Please write out every entry below, word for word.

==*==

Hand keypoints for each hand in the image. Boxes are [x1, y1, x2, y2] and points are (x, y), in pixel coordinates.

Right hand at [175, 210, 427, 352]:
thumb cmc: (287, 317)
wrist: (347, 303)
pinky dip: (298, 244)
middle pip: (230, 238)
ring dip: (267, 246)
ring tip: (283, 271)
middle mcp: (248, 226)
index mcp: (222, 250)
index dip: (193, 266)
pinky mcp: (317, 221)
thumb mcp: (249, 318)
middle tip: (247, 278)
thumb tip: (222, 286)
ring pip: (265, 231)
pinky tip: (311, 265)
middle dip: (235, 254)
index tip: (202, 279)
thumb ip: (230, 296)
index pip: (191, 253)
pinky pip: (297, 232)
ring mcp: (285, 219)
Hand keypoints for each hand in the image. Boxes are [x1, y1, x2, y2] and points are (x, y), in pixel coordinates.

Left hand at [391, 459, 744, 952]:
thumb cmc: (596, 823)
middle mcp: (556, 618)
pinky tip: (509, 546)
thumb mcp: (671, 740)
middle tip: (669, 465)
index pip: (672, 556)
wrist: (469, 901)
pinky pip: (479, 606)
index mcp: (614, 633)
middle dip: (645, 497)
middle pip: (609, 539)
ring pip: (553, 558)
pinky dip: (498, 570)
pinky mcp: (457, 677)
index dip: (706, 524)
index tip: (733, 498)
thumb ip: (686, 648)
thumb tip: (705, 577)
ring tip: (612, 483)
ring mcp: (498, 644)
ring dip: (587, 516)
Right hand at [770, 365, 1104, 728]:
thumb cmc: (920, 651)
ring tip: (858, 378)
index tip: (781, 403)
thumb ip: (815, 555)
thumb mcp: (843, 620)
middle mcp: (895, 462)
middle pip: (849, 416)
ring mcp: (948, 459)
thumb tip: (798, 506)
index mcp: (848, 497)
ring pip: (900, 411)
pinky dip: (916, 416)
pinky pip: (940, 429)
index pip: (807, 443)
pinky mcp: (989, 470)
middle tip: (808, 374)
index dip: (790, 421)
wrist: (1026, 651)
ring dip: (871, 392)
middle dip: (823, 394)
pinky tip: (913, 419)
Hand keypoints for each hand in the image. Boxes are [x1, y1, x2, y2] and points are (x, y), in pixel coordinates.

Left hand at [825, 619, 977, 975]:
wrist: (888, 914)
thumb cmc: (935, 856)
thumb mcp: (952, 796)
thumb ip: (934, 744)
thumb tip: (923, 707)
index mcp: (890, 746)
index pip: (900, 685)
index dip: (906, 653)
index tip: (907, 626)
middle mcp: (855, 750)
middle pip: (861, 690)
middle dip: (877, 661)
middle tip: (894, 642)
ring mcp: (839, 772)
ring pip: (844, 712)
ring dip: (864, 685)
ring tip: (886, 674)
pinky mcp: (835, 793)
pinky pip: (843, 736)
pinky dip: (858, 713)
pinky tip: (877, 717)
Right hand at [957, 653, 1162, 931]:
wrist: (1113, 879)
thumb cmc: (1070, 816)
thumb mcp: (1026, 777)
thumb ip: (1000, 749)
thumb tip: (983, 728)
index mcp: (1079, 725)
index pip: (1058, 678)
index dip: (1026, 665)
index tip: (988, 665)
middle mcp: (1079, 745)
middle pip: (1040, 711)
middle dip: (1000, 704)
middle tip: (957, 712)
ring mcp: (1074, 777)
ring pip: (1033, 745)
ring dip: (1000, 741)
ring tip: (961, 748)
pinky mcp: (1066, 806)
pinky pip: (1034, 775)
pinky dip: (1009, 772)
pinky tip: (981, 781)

==*==

Answer to the exercise:
Hand keypoints for each hand in the image. Boxes are [x1, y1, x2, y2] and points are (x, y), in pixel coordinates.

Right hand at [175, 210, 427, 352]:
thumb cmc: (287, 317)
wrist: (347, 303)
pinky dip: (298, 244)
middle pip: (230, 238)
ring dip: (267, 246)
ring tip: (283, 271)
middle mcp: (248, 226)
index mcp: (222, 250)
index dip: (193, 266)
pinky mcp: (317, 221)
thumb mcp: (249, 318)
middle tip: (247, 278)
thumb tip: (222, 286)
ring pip: (265, 231)
pinky tip: (311, 265)
middle dip: (235, 254)
index tip: (202, 279)
thumb ip: (230, 296)
index pip: (191, 253)
pinky pip: (297, 232)
ring mcp: (285, 219)
Hand keypoints for each hand in the image. Boxes are [x1, y1, x2, y2] and points are (x, y), in pixel coordinates.

Left hand at [391, 459, 744, 952]:
thumb cmc: (596, 823)
middle mcp: (556, 618)
pinky tip: (509, 546)
thumb mcp: (671, 740)
middle tip: (669, 465)
index pip: (672, 556)
wrist: (469, 901)
pinky pip: (479, 606)
index mcp: (614, 633)
middle dip: (645, 497)
middle pip: (609, 539)
ring pip: (553, 558)
pinky dip: (498, 570)
pinky mcp: (457, 677)
index dip: (706, 524)
index tip: (733, 498)
thumb ip: (686, 648)
thumb tip: (705, 577)
ring tip: (612, 483)
ring mcp: (498, 644)
ring dip: (587, 516)
Right hand at [770, 365, 1104, 728]:
thumb cmc: (920, 651)
ring tip: (858, 378)
index tip: (781, 403)
thumb ip: (815, 555)
thumb mcp: (843, 620)
middle mcp: (895, 462)
middle pip: (849, 416)
ring mcp: (948, 459)
thumb tip: (798, 506)
index mcp: (848, 497)
ring pip: (900, 411)
pinky dip: (916, 416)
pinky pip: (940, 429)
index pip: (807, 443)
pinky mcp: (989, 470)
middle tip: (808, 374)
index dip: (790, 421)
wrist: (1026, 651)
ring dip: (871, 392)
middle dip: (823, 394)
pinky tip: (913, 419)
Hand keypoints for each hand in the image. Boxes are [x1, y1, x2, y2] and points are (x, y), in pixel coordinates.

Left hand at [825, 619, 977, 975]:
wrist: (888, 914)
thumb cmc: (935, 856)
thumb mcp: (952, 796)
thumb ip: (934, 744)
thumb tip: (923, 707)
index mcp: (890, 746)
index pip: (900, 685)
index dip: (906, 653)
index tip: (907, 626)
middle mcp: (855, 750)
middle pip: (861, 690)
middle dip: (877, 661)
middle tip: (894, 642)
ring mcp: (839, 772)
ring pip: (844, 712)
ring dip: (864, 685)
ring tip: (886, 674)
pinky mcp: (835, 793)
pinky pip: (843, 736)
pinky dip: (858, 713)
pinky tip: (877, 717)
Right hand at [957, 653, 1162, 931]:
wrist: (1113, 879)
thumb cmc: (1070, 816)
thumb mcp: (1026, 777)
thumb ip: (1000, 749)
thumb tip: (983, 728)
index mcp: (1079, 725)
index pip: (1058, 678)
index dip: (1026, 665)
index tip: (988, 665)
middle mcp: (1079, 745)
middle pip: (1040, 711)
middle dip: (1000, 704)
middle tip: (957, 712)
ring mcp: (1074, 777)
ring pip: (1033, 745)
ring dip: (1000, 741)
ring tip: (961, 748)
pinky mcp: (1066, 806)
pinky pip: (1034, 775)
pinky dip: (1009, 772)
pinky tip: (981, 781)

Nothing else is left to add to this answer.